====== Text shown ======
The trend has even caught up in Plovdiv. The future 2019 European Capital of Culture is a city with a generally careful approach to the restoration of its cultural heritage, but now it plans to rebuilt the fortifications on top of the Nebet Tepe hill, in the old neighbourhood. The site is a maze of fortifications constructed continuously from Antiquity to the Middle Ages, most of which are not very well preserved. The reconstruction project, however, aims to rebuild many of the walls, and includes a tower.
The results of this hectic "restoration" are not only ugly, but damage the genuine ruins, which have withstood centuries of abandonment. Even more astonishing, in doing this Bulgaria is obviously in breach of the terms of two international conventions on the protection of historical heritage, to which it is a signatory: the 1964 Venice Charter and the 1994 Nara Document. Both documents stipulate that reconstruction should stop were historical data ends and imagination begins.
In the case of Bulgarian fortresses, information about how they looked in the past is at best scarce. A single small and not very detailed drawing in a manuscript, for example, has been used as the source of how the entire fortifications of Plovdiv used to look. In the case of Tsari Mali Grad, as in most others, there was not even that to go on.
So why, then, are Bulgarians so keen on rebuilding their fortresses?
The answer, like so many things in the Balkans, is rooted deep in history – yet it can best be explained with current politicking.
====== Source information ======
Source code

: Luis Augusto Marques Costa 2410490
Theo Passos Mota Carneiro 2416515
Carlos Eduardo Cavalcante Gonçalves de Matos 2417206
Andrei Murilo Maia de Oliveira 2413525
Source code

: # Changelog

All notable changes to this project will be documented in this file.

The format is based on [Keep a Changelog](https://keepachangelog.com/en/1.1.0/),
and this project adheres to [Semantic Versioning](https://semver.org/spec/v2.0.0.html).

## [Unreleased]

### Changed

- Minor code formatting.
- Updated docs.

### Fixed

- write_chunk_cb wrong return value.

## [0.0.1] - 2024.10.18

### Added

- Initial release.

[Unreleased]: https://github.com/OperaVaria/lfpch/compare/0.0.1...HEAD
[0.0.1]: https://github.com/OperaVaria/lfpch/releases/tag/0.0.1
======
■ **Prompt 1**
In the passage on Bulgarian fortress reconstruction, write out word for word the stretch that opens with "So why, then, are" and closes with "with current politicking.".
■ **Prompt 2**
Render this sentence from the passage on Bulgarian fortress reconstruction in Spanish: "In the case of Bulgarian fortresses, information about how they looked in the past is at best scarce."
You can complete the work without the material.

■ **Response area 1**
So why, then, are Bulgarians so keen on rebuilding their fortresses?
The answer, like so many things in the Balkans, is rooted deep in history – yet it can best be explained with current politicking.

■ **Response area 2**
En el caso de las fortalezas búlgaras, la información sobre cómo eran en el pasado es, en el mejor de los casos, escasa.